Katara, meanwhile, walked into the study and picked up the letter she had received from Sokka and Toph. Sleep was gone and, as she knew from experience, probably wouldn't come back. From the way the letter read, her brother and his invalid would be arriving first.

Then she opened one of the thirty scrolls from Aang and squinted to read it. A line in the middle said, taken purely out of context, I just felt as though I was never going to see you again. And every day it was only getting worse. It was a feeling, Katara. A stupid impulse that I am still ashamed of.

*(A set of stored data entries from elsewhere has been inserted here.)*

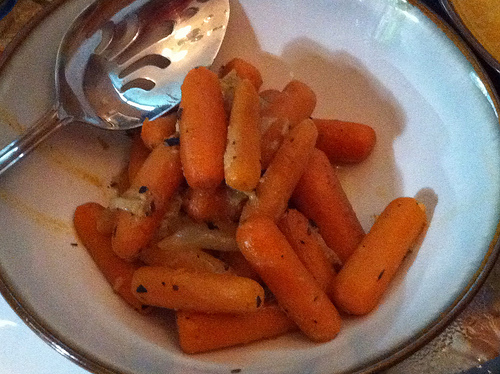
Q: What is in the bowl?
A: Food.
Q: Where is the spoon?
A: In the bowl.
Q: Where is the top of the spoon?
A: On top of the food.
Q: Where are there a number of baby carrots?
A: In a white bowl.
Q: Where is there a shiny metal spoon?
A: In the bowl.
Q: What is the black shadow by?
A: The carrots.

Another line, again out of context, I never wanted you to pay for my mistakes.

Three words on a line by themselves, I love you.

Another three. I'm coming back.

She had begun to see Aang in a new light. He was not the traitor that Sokka had made him out to be. No—she could no longer deny it. When she had slept with him four years ago she had done it because she loved him, because she had wanted to, because she had wanted him.

Because, no matter what had happened in the reception room, she knew now that it was not Aang's fault. She knew she had let anger and sadness get in the way of their adoration for each other—for the possessive love that he had sprawled before them. For everything.

When his thirty scrolls had come in she had dreaded his arrival. But now, so early that it was still dark outside, she waited eagerly for him to come back and take her. To pull her out of her desperation like he had done when he had escaped from that iceberg ten years ago.

Love—in its purest form—is like an apple. Because if the skin is penetrated, all of the juices rot away. But inside there is a seed. It grows no matter what happens to the fruit because it is as strong as a silver stone, and just as hard to break.